Я разгружаю пакеты, полные провизии, а он с аристократической улыбкой принимает их из моих рук.
— Алексей, мой милый америкашка, сколько ж мы не виделись?
— С того самого момента, как праздновали мой первый прилет в ваши пенаты — в доме Певца.
— Хорошо сидели. Сколько у вас милых дам было! Сейчас так не посидишь. Все изменилось. Не знаем, будет ли хлеб завтра в булочной.
Я смотрю на гениальное лицо актера и думаю. С ужасом осознаю, что забыл свою камеру: как горько я буду сожалеть об этом — года. Как свет падал на его лицо!..
— Зачем же вы себя так утруждали, столько понавезли?
Я пожимаю неловко плечами.
— Я должен угостить вас хотя бы чаем с бутербродами. Сам не завтракал, ждал. Какая прелесть, черная и красная икра! Я уже забыл, как она выглядит.
Я снял быстро туфли. В Империи в гостях всегда надо снимать туфли. Вошла грациозная девушка.
— Познакомьтесь, это моя дочь Анна — балерина. Это Алексей Сирин — американский писатель, нашего происхождения.
Она протянула мне руку. Я не знал, что у Платинового такая взрослая дочь.
— Я пошла, папочка, у меня классы. — И она грациозно попрощалась с нами.
Мы сели за маленький стол у окна.
— Я видел вчера вас по телевизору, показывали рекламу нового фильма «Ловушка для кошки».
— Был такой грех, в прошлом году в Лиссе снимали, на море.
Меня укололо упоминание Лисса и моря.
— А кто была «кошка»? Спина поразительная.
— Актриса Ирина Хмелева, из молодого поколения.
— И как она как актриса?
— Как все они: играет.

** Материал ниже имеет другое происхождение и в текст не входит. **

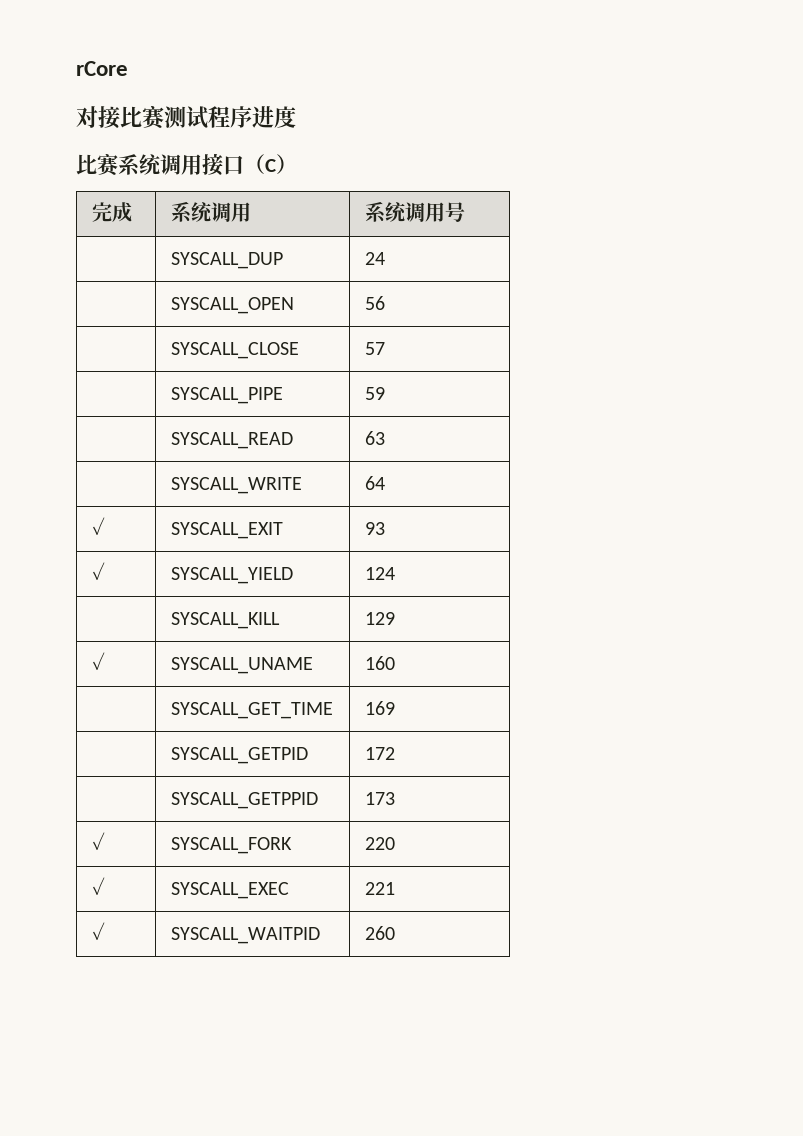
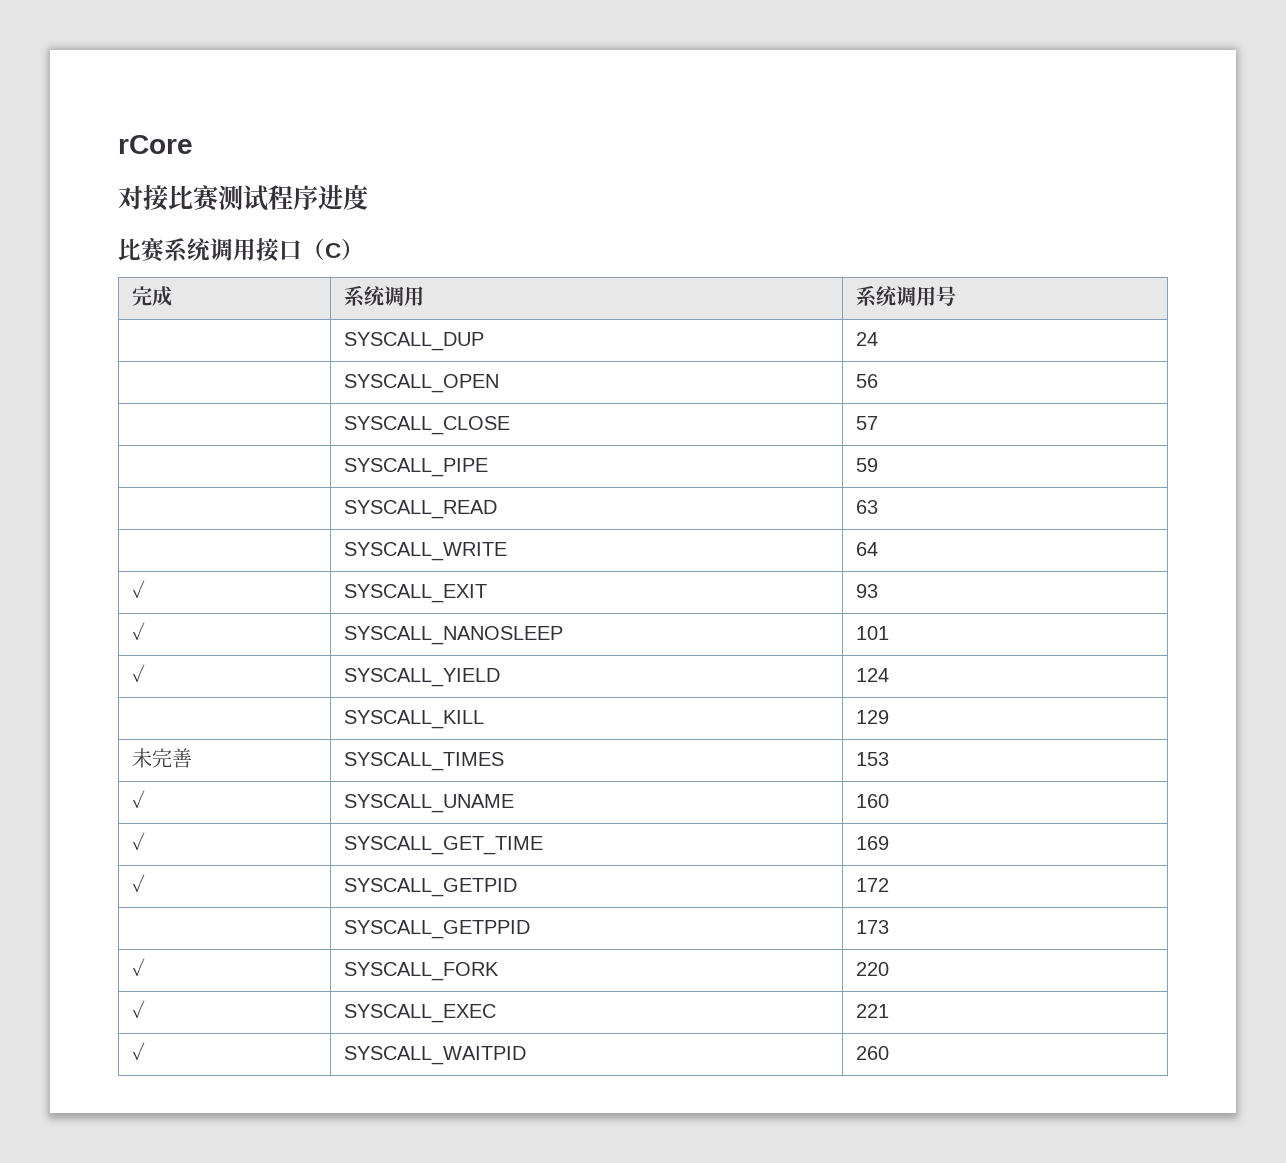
(385, 528) none -> [131,622,145,640] [343,626,563,645] [855,626,889,640] // ✓ | SYSCALL_NANOSLEEP | 101
(395, 618) none -> [131,748,192,768] [343,752,504,771] [855,752,889,766] // 未完善 | SYSCALL_TIMES | 153
(395, 663) none -> [131,832,145,850] ✓
(395, 708) none -> [131,874,145,892] ✓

Как там ваша Америка? Мое приглашение в гости все еще остается в силе?
— Конечно, в любое время. Вы знаете, мой дом — ваш дом.
— Билет много долларов стоит. Актерам у нас не платят столько.
— Даже великим?
— Тем более великим.
— С этим все будет улажено, вам приезд ничего не будет стоить.
— Спасибо, Алеша. Я заранее признателен.
Мы пьем американский чай в пакетиках, и я надкусываю бутерброд с сыром и помидором.
В час дня стучу в массивную металлическую дверь Джорджа на девятом этаже. Я думаю, такую дверь даже гранатой не взорвать. Интересно, что он там хранит?
Джордж благосклонно принимает большую сумку, набитую его заказами, в ответ он даже забывает сказать «спасибо». Он просит поставить ее на пол, поближе к нему, и начинает жаловаться на сломанную руку.
Я посочувствовал его ситуации. Он жаловался, он ныл. Изо рта Джорджа почему-то пахло гнилью. Он совсем не походил на того цветущего бонвивана, которого я встретил всего полгода назад.
Извинившись, я удалился помыть руки. Ванная и туалет были неубраны. На подгнивших перекладинах висели интимные, застиранные принадлежности мужа и жены. Мыло квасилось в сломанной мыльнице. Я не мог пересилить себя к нему прикоснуться. Вокруг стоял дурной запах запущенности, упадка, развала. Все гнило.